EXTRACTED RECORDS:
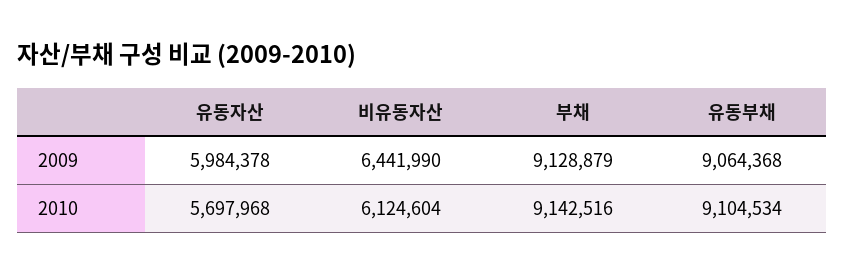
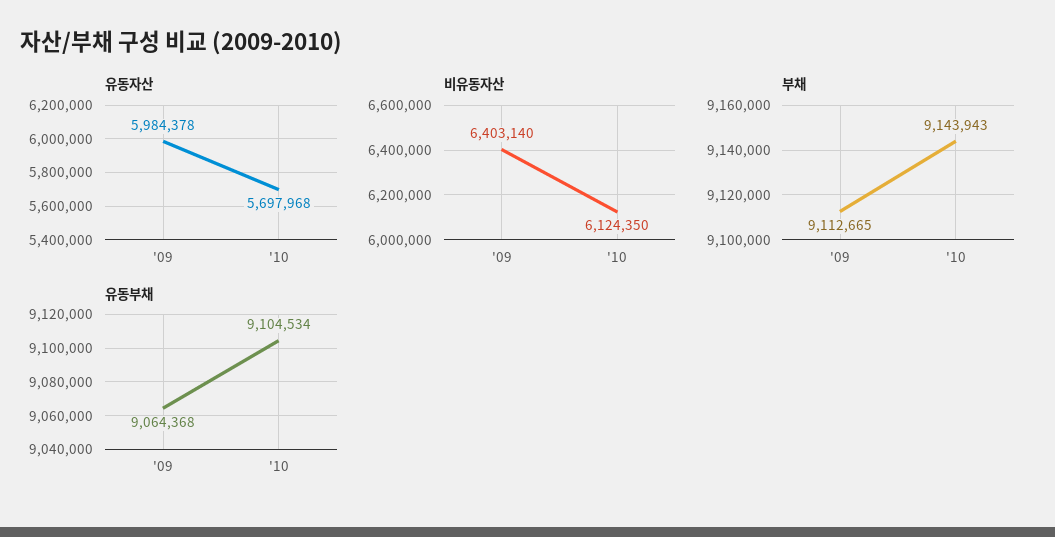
  {
    "유동자산": {
      "2009": 5984378,
      "2010": 5697968
    },
    "비유동자산": {
-     "2009": 6441990,
+     "2009": 6403140,
-     "2010": 6124604
+     "2010": 6124350
    },
    "부채": {
-     "2009": 9128879,
+     "2009": 9112665,
-     "2010": 9142516
+     "2010": 9143943
    },
    "유동부채": {
      "2009": 9064368,
      "2010": 9104534
    }
  }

WORK TO COMPLETE: Omit every picture while copying the listing above exactly.

THE ANSWER:
  {
    "유동자산": {
      "2009": 5984378,
      "2010": 5697968
    },
    "비유동자산": {
-     "2009": 6441990,
+     "2009": 6403140,
-     "2010": 6124604
+     "2010": 6124350
    },
    "부채": {
-     "2009": 9128879,
+     "2009": 9112665,
-     "2010": 9142516
+     "2010": 9143943
    },
    "유동부채": {
      "2009": 9064368,
      "2010": 9104534
    }
  }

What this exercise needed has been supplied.